Delta is Dying
An earlier
study at the Cleveland Clinic of more than 52,000 health-care workers from December 16, 2020 to May 15, 2021 (just before Delta became dominant in the U.S.) found that both natural immunity and vaccine immunity provide good protection against infections. Not one of the 1,359 previously infected subjects who remained unvaccinated was reinfected. Their risk of infection was no higher than for vaccinated people, whether they were previously infected or uninfected.
Moreover, natural immunity thus far appears to be at least as long-lasting as vaccine immunity. Even before vaccines were widely available,
studies indicated that four types of immune memory persist for more than six months after infection. The Cleveland Clinic results suggested that natural immunity provides protection against reinfection for ten or more months, leading the authors to conclude that previously infected Covid-19 patients are “unlikely to benefit” from vaccination. Another
study found that convalescent individuals maintained immunologic protection for 12 months without vaccination, though protection could be enhanced by vaccination.

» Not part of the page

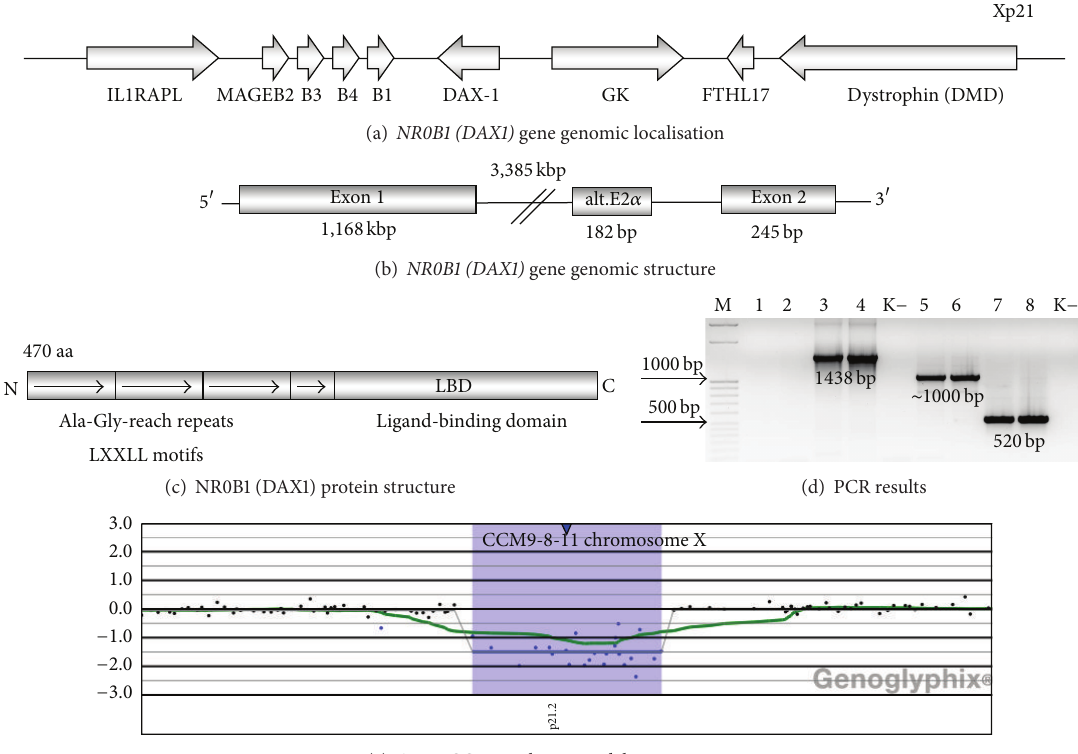
Figure 1: (a) Schematic representation of NR0B1 (DAX1) gene localisation in the Xp21 region of the X chromosome between the IL1RAPL1 and dystrophin ( DMD ) genes. IL1RAPL1 encodes for a putative transmembrane cytokine receptor related to receptors and receptor accessory proteins for interleukin 1 and interleukin 18 and is expressed in the brain and muscles. The MAGEB (melanoma antigen family B) gene cluster encompasses the MAGEB1 , B2 , B3 , and B4 genes, which are expressed in tumor cells but are silent in normal adult tissues except for the male germ line cells. NR0B1 (DAX1) , GK : glycerol kinase gene, FTHL17 : the testis specific ferritin heavy chain gene, and DMD : dystrophin gene. (b) Genomic structure of the NR0B1 (DAX1) gene composed of two exons (exon 1 and 2). Alternatively spliced exon 2 𝛼 located within the intron is also shown. (c) Functional domain structure of the NR0B1 (DAX1) protein. NR0B1 (DAX1) protein has 470 amino acids and belongs to the nuclear hormone receptor superfamily. NR0B1 (DAX1) displays a novel DNA-binding domain at its amino terminus. This N-terminal repeat region with LXXLL motifs is crucial for protein-protein interactions. The three total repeats and fourth incomplete repeat of a 65- to 67-amino acid sequence, rich in alanine and glycine, are indicated by arrows. The C-terminal part of the NR0B1 (DAX1) protein shows the characteristics of a nuclear hormone receptor ligand-binding domain (LBD) and functions as a transcriptional repression domain. (d) PCR analysis of the NR0B1 (DAX1) gene results. M: DNA molecular weight 50 bp marker (Sigma), lanes 1-2: no amplification of exon 1 in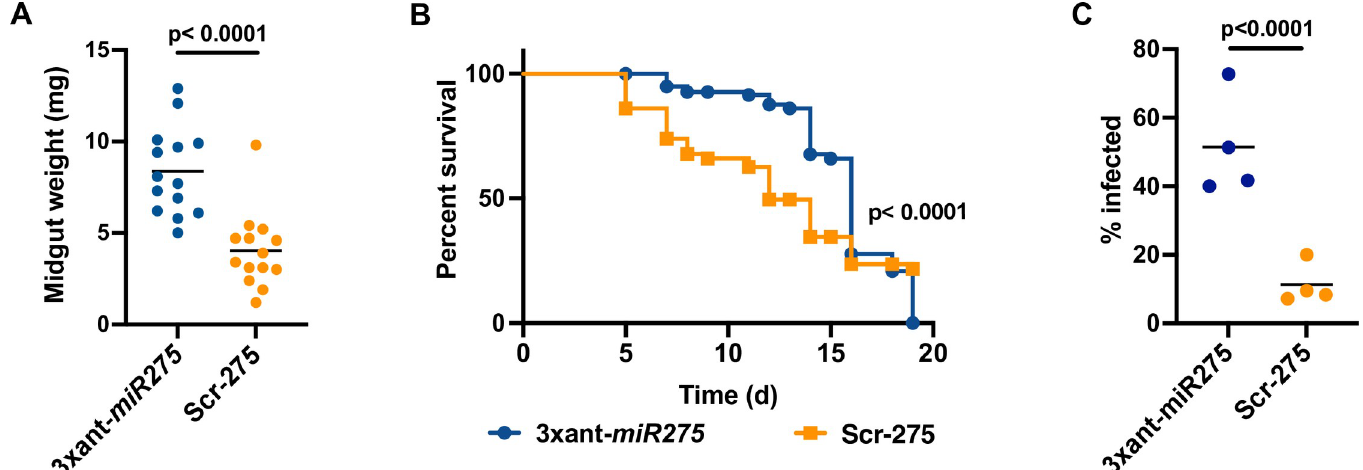
Fig 2. Gut physiological homeostasis is compromised in Gmm 3xant- miR275 . (A) Tsetse gut weights. The gut weights were measured 24 h after the last blood meal. Each dot represents an individual fly gut. Mann-Whitney test was used for statistical analysis. (B) Serratia infection assay. A total of 4 biological replicates ( n = 25 flies per replicate) were used. Gehan-Breslow-Wilcoxon test was used to determine statistical significance. (C) Trypanosome midgut infection prevalence. Four biological replicates (n = 20 flies per replicate) were used. Generalized linear model (GLM) with binomial distribution was used to determine statistical significance.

Covid-19 treatments have improved as well. Several versions of monoclonal antibodies have been authorized and are now readily available. These medicines are highly effective at keeping early Covid-19 from progressing, thus decreasing the risk of hospitalization or death by 70 percent to 85 percent, particularly for people at high risk of developing severe disease. Steroids and new, more effective ICU protocols have also led to lower Covid-19 mortality.